───── Selected extract ─────

Fick said that the F-35 program began safety of flight qualification testing this week on the integrated core processor–the “brains” of the Technology Refresh 3 software upgrade to enable Block 4–and that the program “is driving hard to achieve that Lot 15 hardware cut-in” by the summer of 2023.
“To be clear, we are not out of the woods yet, but we are working in lockstep with our government/industry team to deliver this critical joint commitment,” Fick said.
While past F-35 sustainment contracts evaluated Lockheed Martin on the aircraft’s MC rates, last September’s three-year sustainment contract is to judge the company on full mission capable (FMC) rates and the on-time availability of parts to ensure FMC rates improve. Overall, the Government Accountability Office has said that the F-35’s FMC rate is 54 percent–18 points below the goal.
The F-35 program has said in the past that FMC rates depend on sufficient investments by the Air Force, Navy and Marine Corps in spare parts and flying hours.
In addition to improved FMC rates and parts availability, the new sustainment contract is to judge Lockheed Martin on its aid in reducing cost per flight hour (CPFH) for the F-35. The global F-35 fleet is to see a reduction in CPFH from $36,100 in 2020 to $33,400 in 2023, and the F-35A is to see a reduction from $33,600 in 2020 to $30,000 in 2023.
The three-year sustainment contract to Lockheed Martin is a stepping stone to a possible performance-based logistics (PBL) contract revision this year, if the company meets the CPFH, parts availability, and FMC rate goals.

───── Listed entries ─────

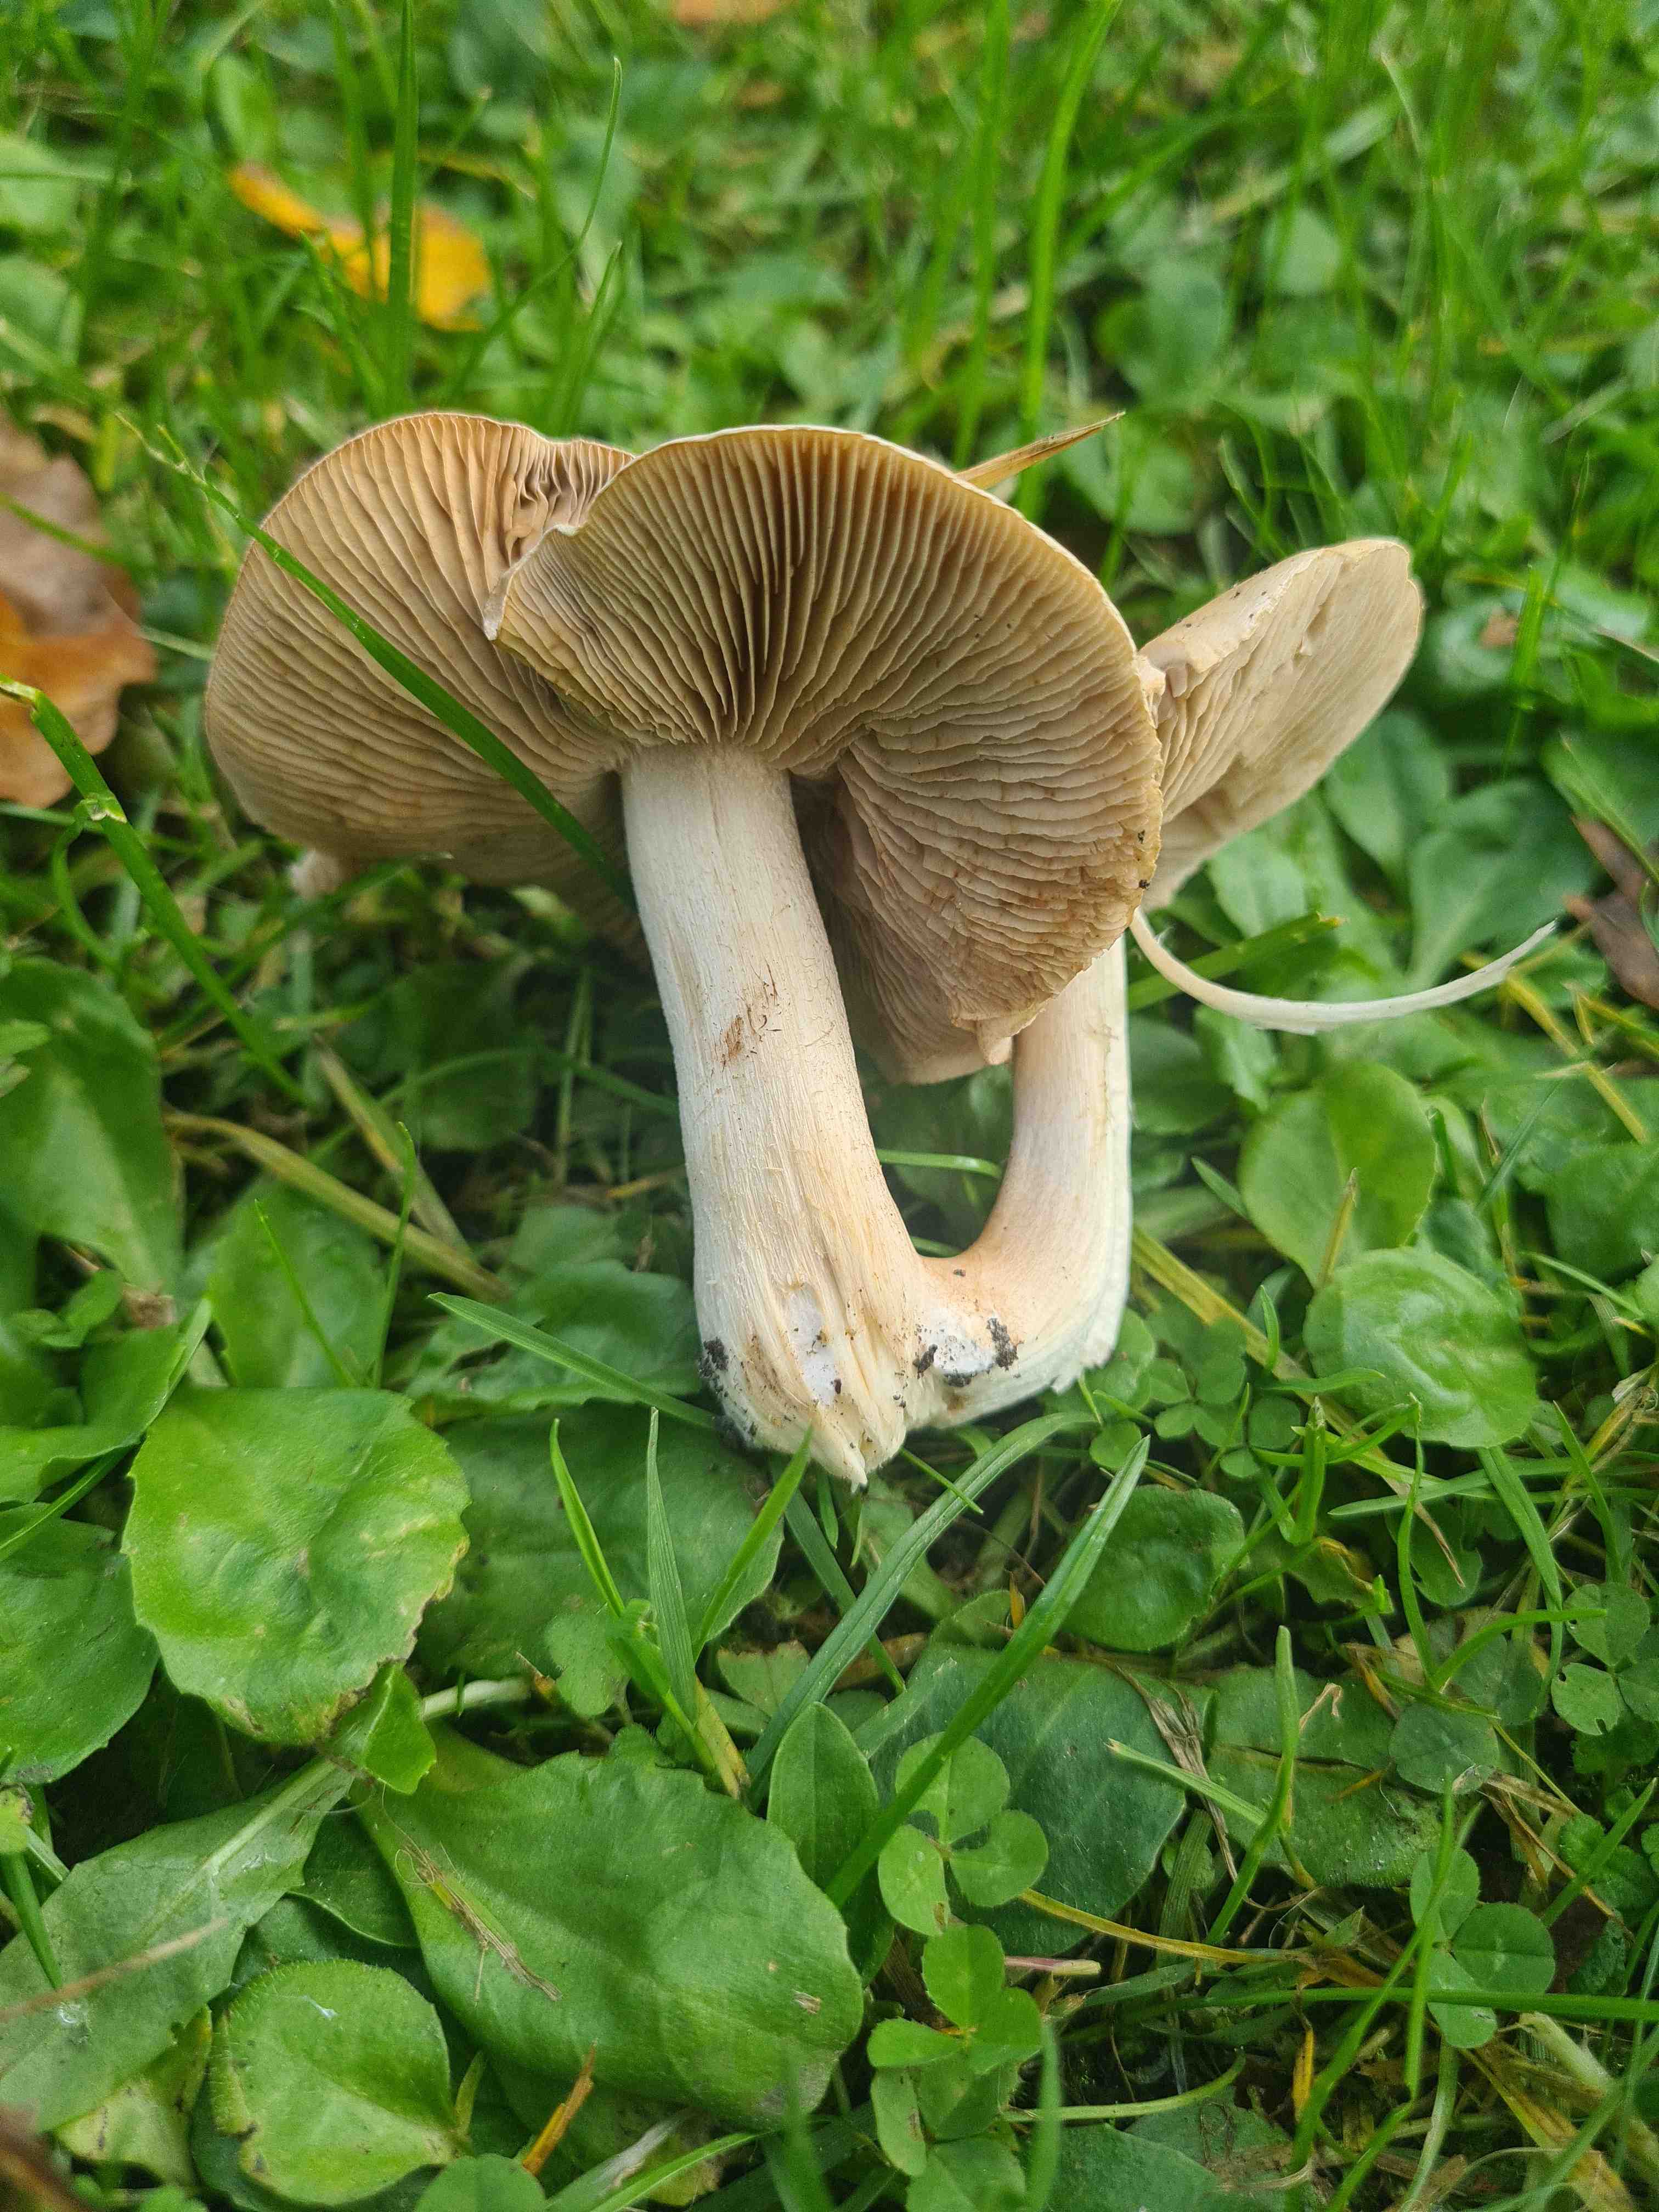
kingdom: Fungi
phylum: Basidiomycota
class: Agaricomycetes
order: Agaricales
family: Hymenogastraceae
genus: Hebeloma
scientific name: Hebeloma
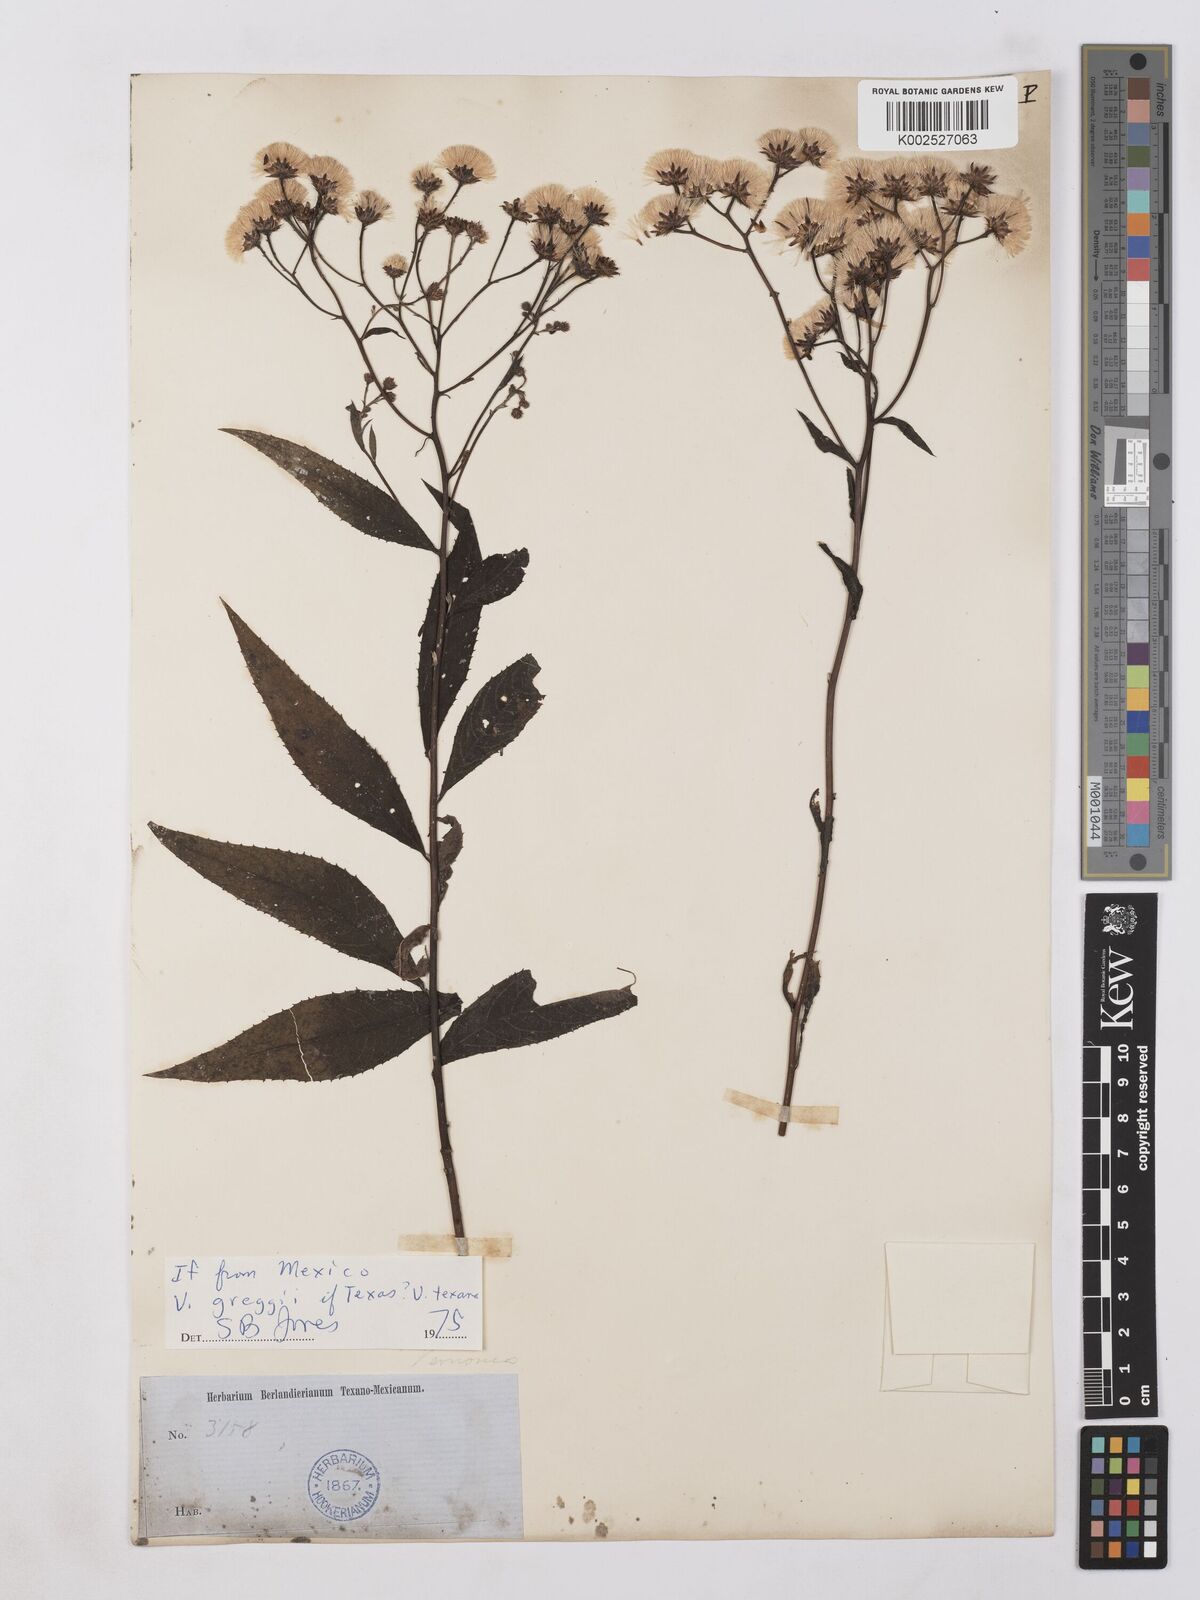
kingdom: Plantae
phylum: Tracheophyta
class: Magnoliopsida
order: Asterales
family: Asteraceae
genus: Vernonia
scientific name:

─────

Work instructions:
1. In the F-35 sustainment passage, what full mission capable rate does the Government Accountability Office give for the F-35?
2. Continue the passage on F-35 sustainment from its last sentence.

Answers given:
1. 54 percent, which is 18 points below the goal.

2.
MC rates for the three F-35 variants have been below targets. In November last year, the F-35 program said that quarterly MC rates for the F-35A and the F-35B were 59 percent—31 points below the objective for the F-35A and 26 points below the goal for the F-35B, and that the quarterly MC rate for the F-35C was 54 percent—31 points below target (Defense Daily, Nov. 12, 2021).
In fiscal 2020, such rates were 71 percent for the F-35A, 68 percent for the F-35B, and 59 percent for the F-35C, per the Government Accountability Office (GAO). For fiscal 2020, the Air Force reported a higher 76 percent MC rate for the F-35A, which the service said had the highest MC rate for the service’s fighter models–above the second-ranked F-16C at nearly 74 percent.
For DoD, the MC rate is the percentage of unit-assigned aircraft capable of performing at least one defined mission, not including aircraft in depot status or undergoing major repairs. FMC planes are those capable of flying all unit-assigned missions.